ENTRIES SUPPLIED »

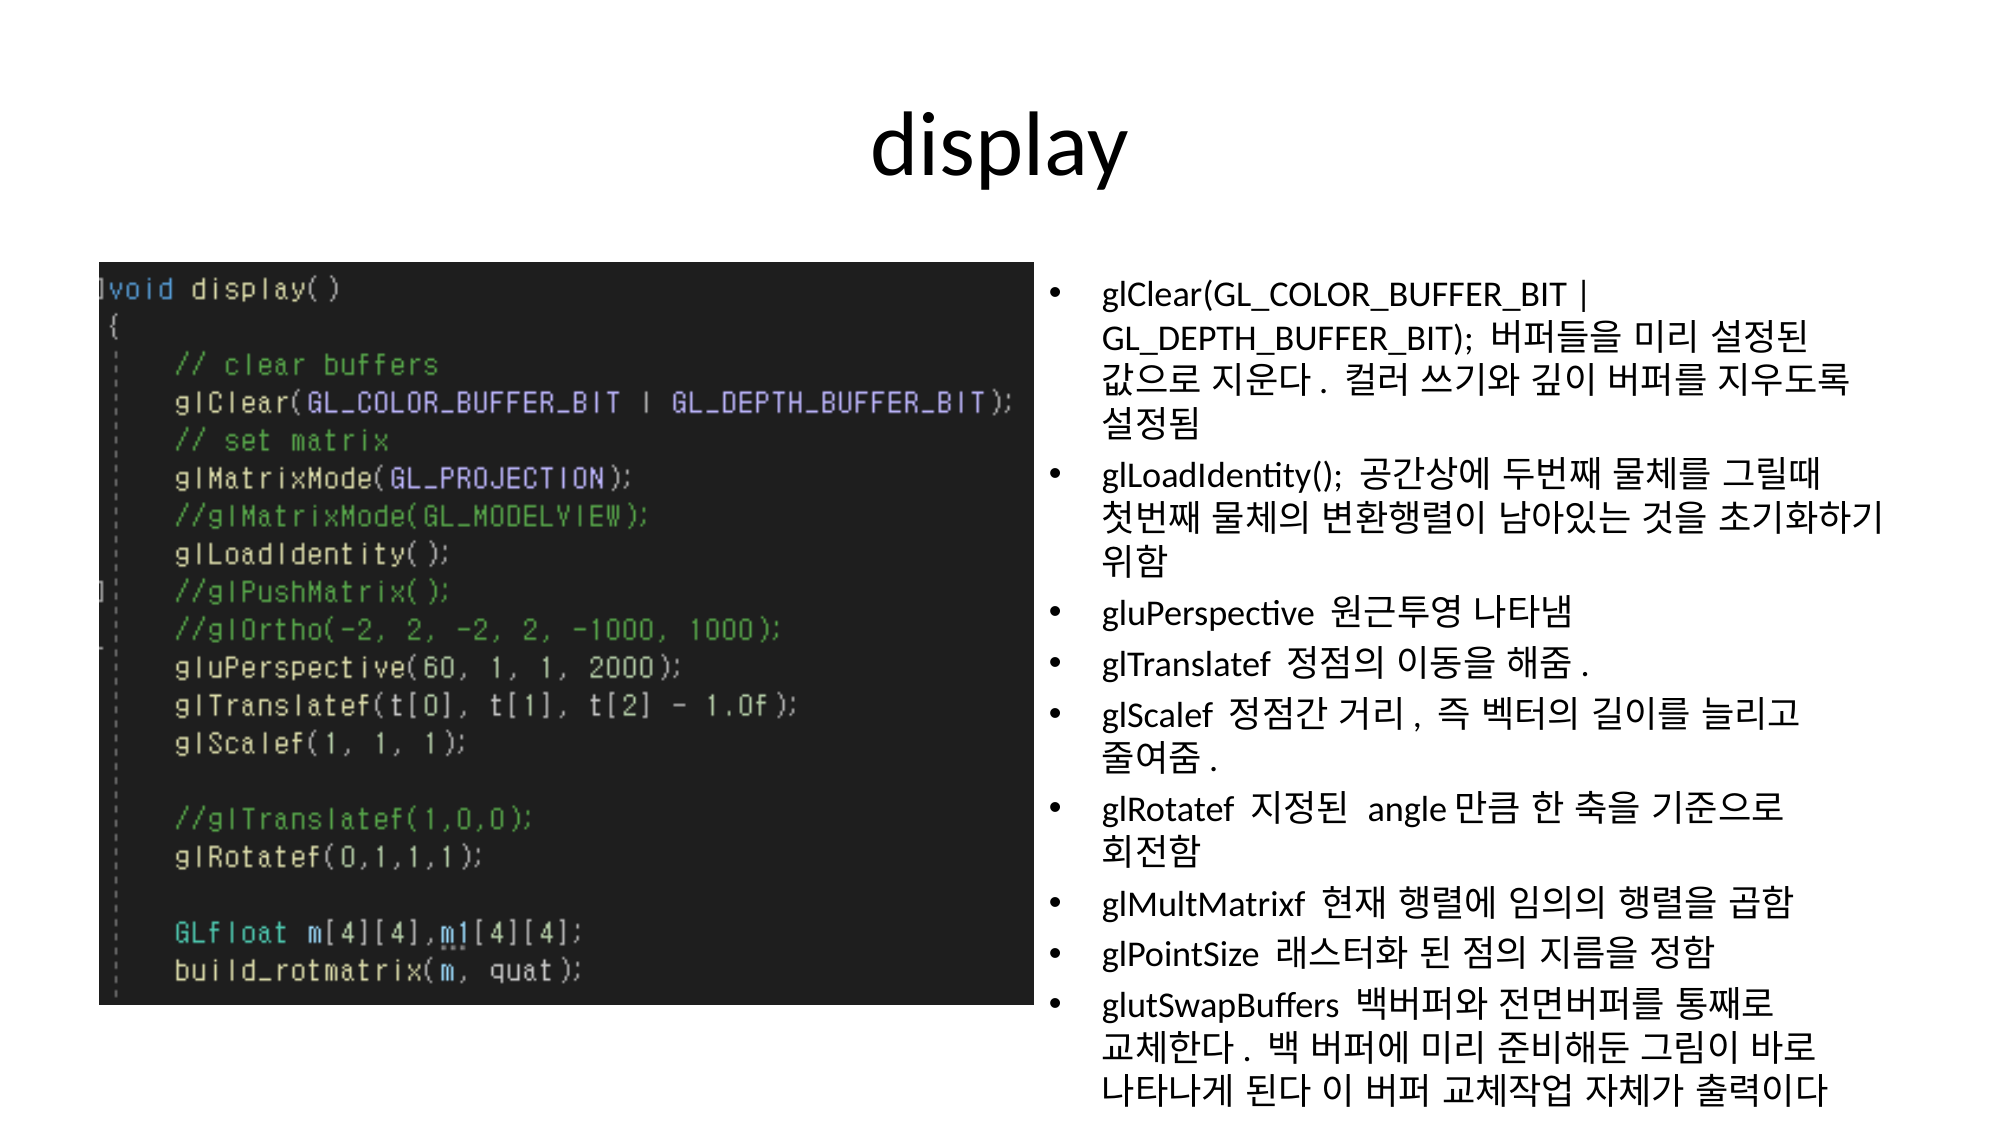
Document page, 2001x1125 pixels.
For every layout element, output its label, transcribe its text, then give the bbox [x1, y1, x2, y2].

list glClear(GL_COLOR_BUFFER_BIT | GL_DEPTH_BUFFER_BIT); 버퍼들을 미리 설정된 값으로 지운다. 컬러 쓰기와 깊이 버퍼를 지우도록 설정됨 glLoadIdentity(); 공간상에 두번째 물체를 그릴때 첫번째 물체의 변환행렬이 남아있는 것을 초기화하기 위함 gluPerspective 원근투영 나타냄 glTranslatef 정점의 이동을 해줌. glScalef 정점간 거리, 즉 벡터의 길이를 늘리고 줄여줌. glRotatef 지정된 angle만큼 한 축을 기준으로 회전함 glMultMatrixf 현재 행렬에 임의의 행렬을 곱함 glPointSize 래스터화 된 점의 지름을 정함 glutSwapBuffers 백버퍼와 전면버퍼를 통째로 교체한다. 백 버퍼에 미리 준비해둔 그림이 바로 나타나게 된다 이 버퍼 교체작업 자체가 출력이다 [1033, 262, 1900, 1125]
picture [99, 261, 1035, 1006]
title display [99, 45, 1900, 233]
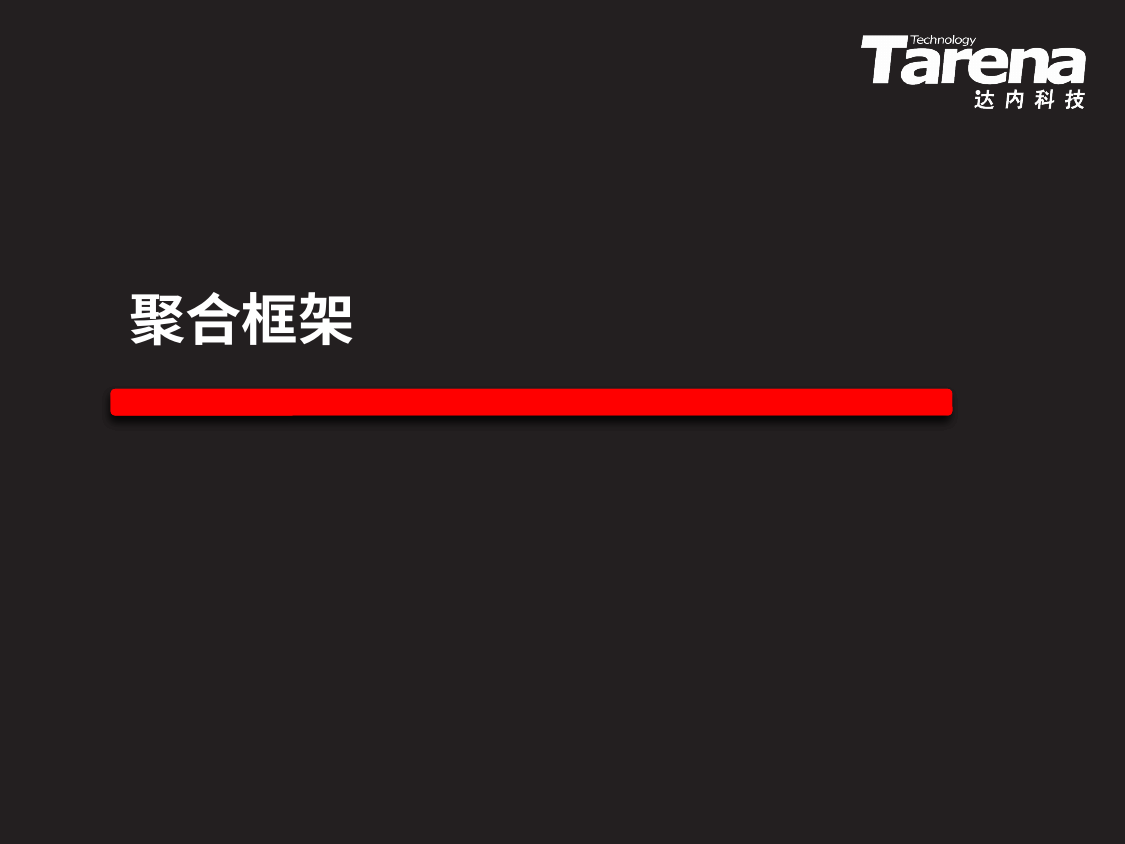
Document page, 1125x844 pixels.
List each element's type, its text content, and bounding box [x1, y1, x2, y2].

title 聚合框架 [114, 253, 950, 383]
picture [861, 35, 1086, 109]
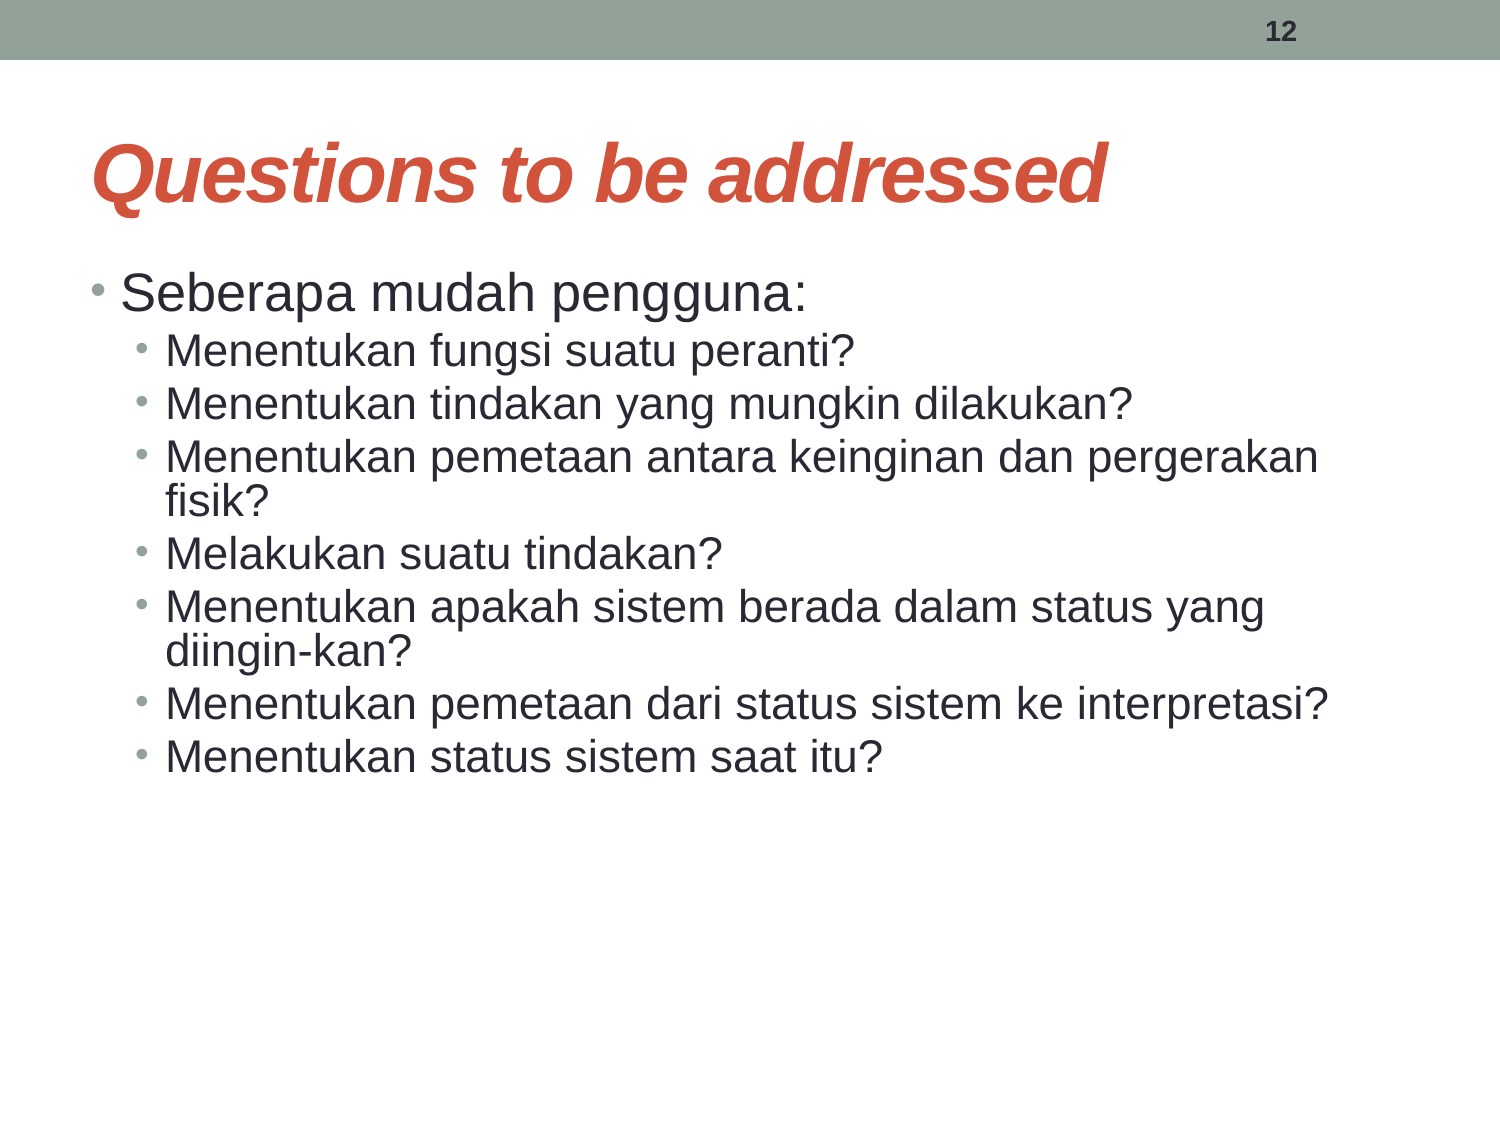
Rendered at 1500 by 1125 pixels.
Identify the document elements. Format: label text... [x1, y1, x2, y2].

slide_number 12 [1250, 3, 1425, 57]
list Seberapa mudah pengguna: Menentukan fungsi suatu peranti? Menentukan tindakan yang mungkin dilakukan? Menentukan pemetaan antara keinginan dan pergerakan fisik? Melakukan suatu tindakan? Menentukan apakah sistem berada dalam status yang diingin-kan? Menentukan pemetaan dari status sistem ke interpretasi? Menentukan status sistem saat itu? [75, 262, 1425, 1063]
title Questions to be addressed [75, 87, 1425, 250]
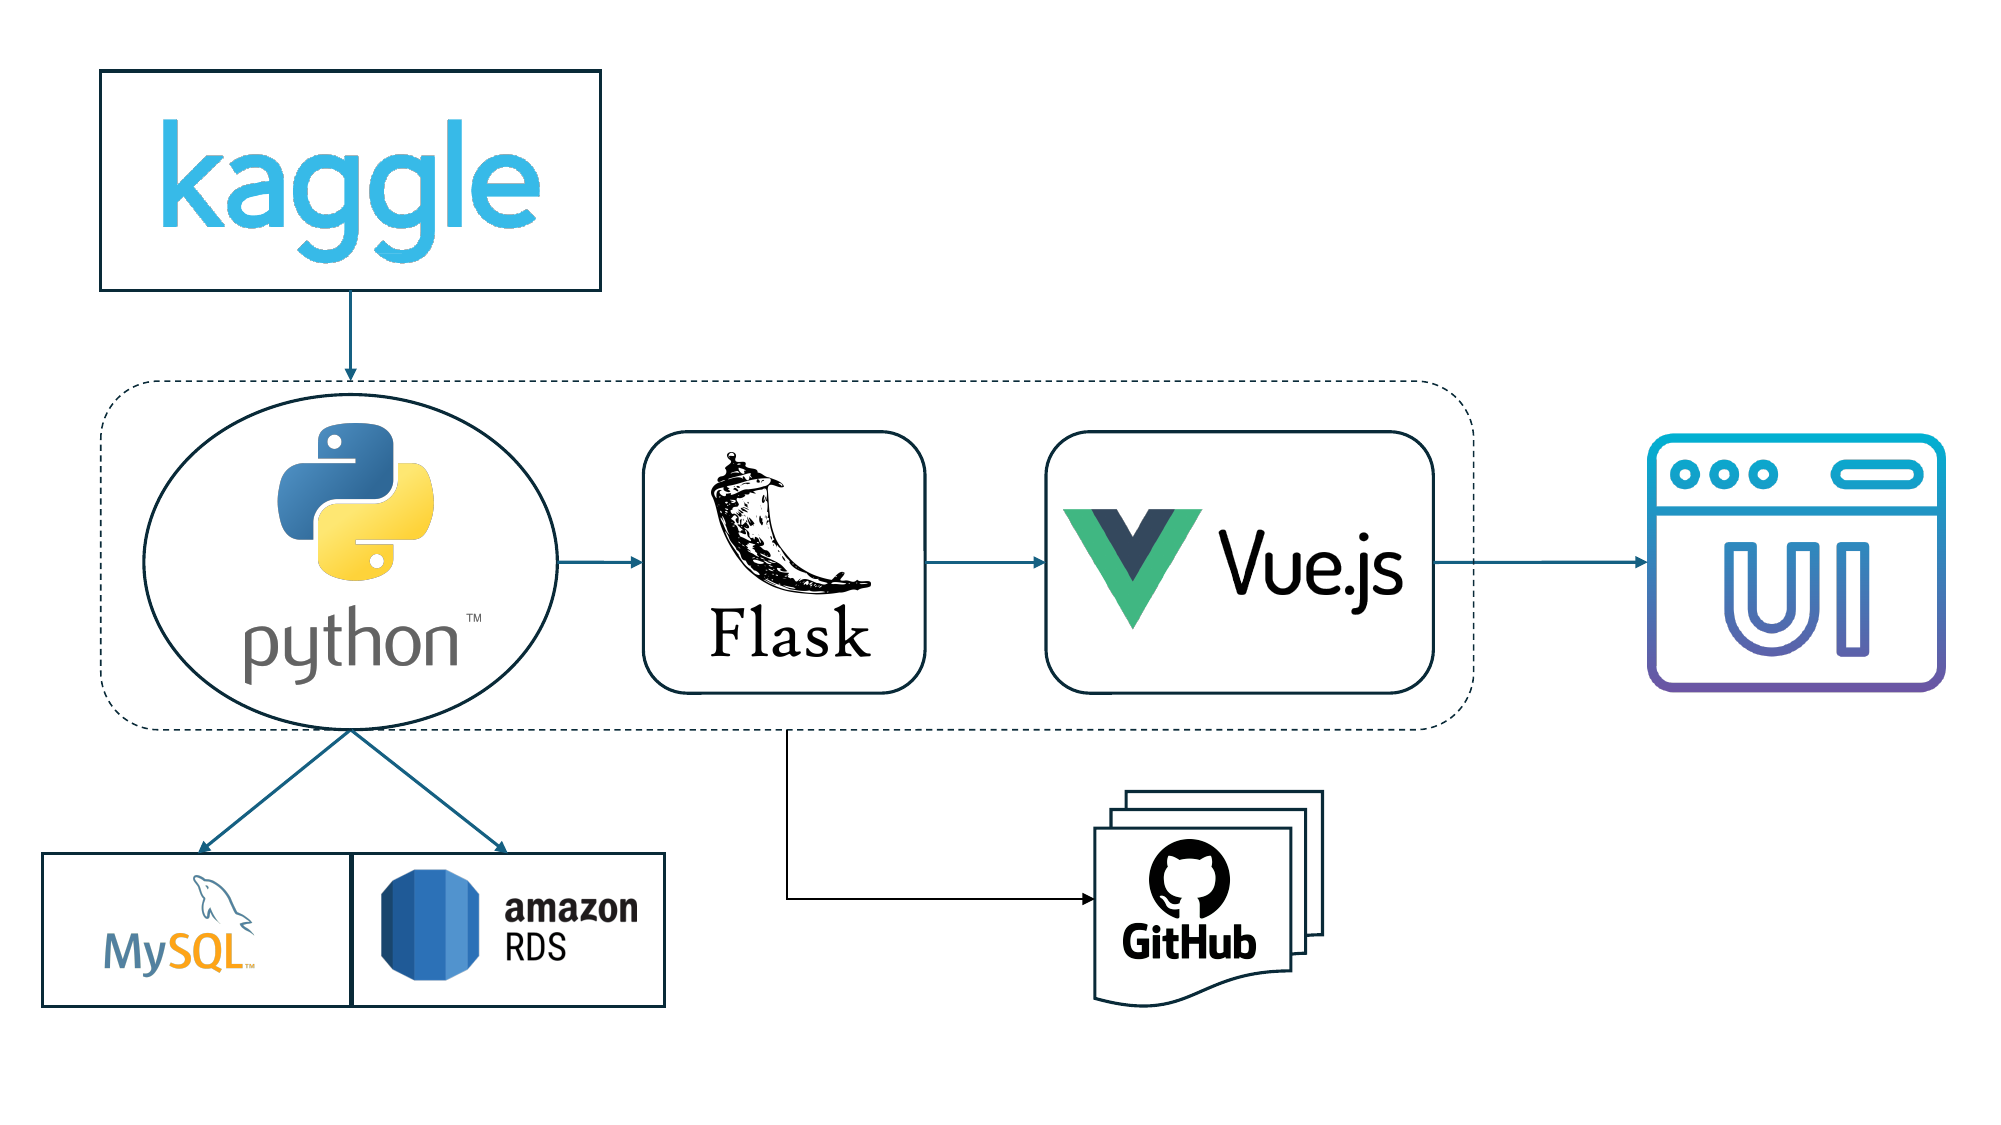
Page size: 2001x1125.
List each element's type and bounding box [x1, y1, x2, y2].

YOUR OBJECTIVE » Copy out all of the data word for word. Do not carry over any picture.

SOLUTION TO THE PROBLEM »
Document page, 2001x1125 pixels.
For every layout element, output its label, transcribe its text, then give the bbox [x1, y1, x2, y2].

list glClear(GL_COLOR_BUFFER_BIT | GL_DEPTH_BUFFER_BIT); 버퍼들을 미리 설정된 값으로 지운다. 컬러 쓰기와 깊이 버퍼를 지우도록 설정됨 glLoadIdentity(); 공간상에 두번째 물체를 그릴때 첫번째 물체의 변환행렬이 남아있는 것을 초기화하기 위함 gluPerspective 원근투영 나타냄 glTranslatef 정점의 이동을 해줌. glScalef 정점간 거리, 즉 벡터의 길이를 늘리고 줄여줌. glRotatef 지정된 angle만큼 한 축을 기준으로 회전함 glMultMatrixf 현재 행렬에 임의의 행렬을 곱함 glPointSize 래스터화 된 점의 지름을 정함 glutSwapBuffers 백버퍼와 전면버퍼를 통째로 교체한다. 백 버퍼에 미리 준비해둔 그림이 바로 나타나게 된다 이 버퍼 교체작업 자체가 출력이다 [1033, 262, 1900, 1125]
picture [99, 261, 1035, 1006]
title display [99, 45, 1900, 233]
Document page, 1125x844 pixels.
List each element's type, its text content, and bounding box [x1, y1, x2, y2].

title 聚合框架 [114, 253, 950, 383]
picture [861, 35, 1086, 109]
Rendered at 1500 by 1125 pixels.
Identify the document elements. Format: label text... [x1, y1, x2, y2].

slide_number 12 [1250, 3, 1425, 57]
list Seberapa mudah pengguna: Menentukan fungsi suatu peranti? Menentukan tindakan yang mungkin dilakukan? Menentukan pemetaan antara keinginan dan pergerakan fisik? Melakukan suatu tindakan? Menentukan apakah sistem berada dalam status yang diingin-kan? Menentukan pemetaan dari status sistem ke interpretasi? Menentukan status sistem saat itu? [75, 262, 1425, 1063]
title Questions to be addressed [75, 87, 1425, 250]
Page size: 2001x1125.
List each element's type and bounding box [x1, y1, x2, y2].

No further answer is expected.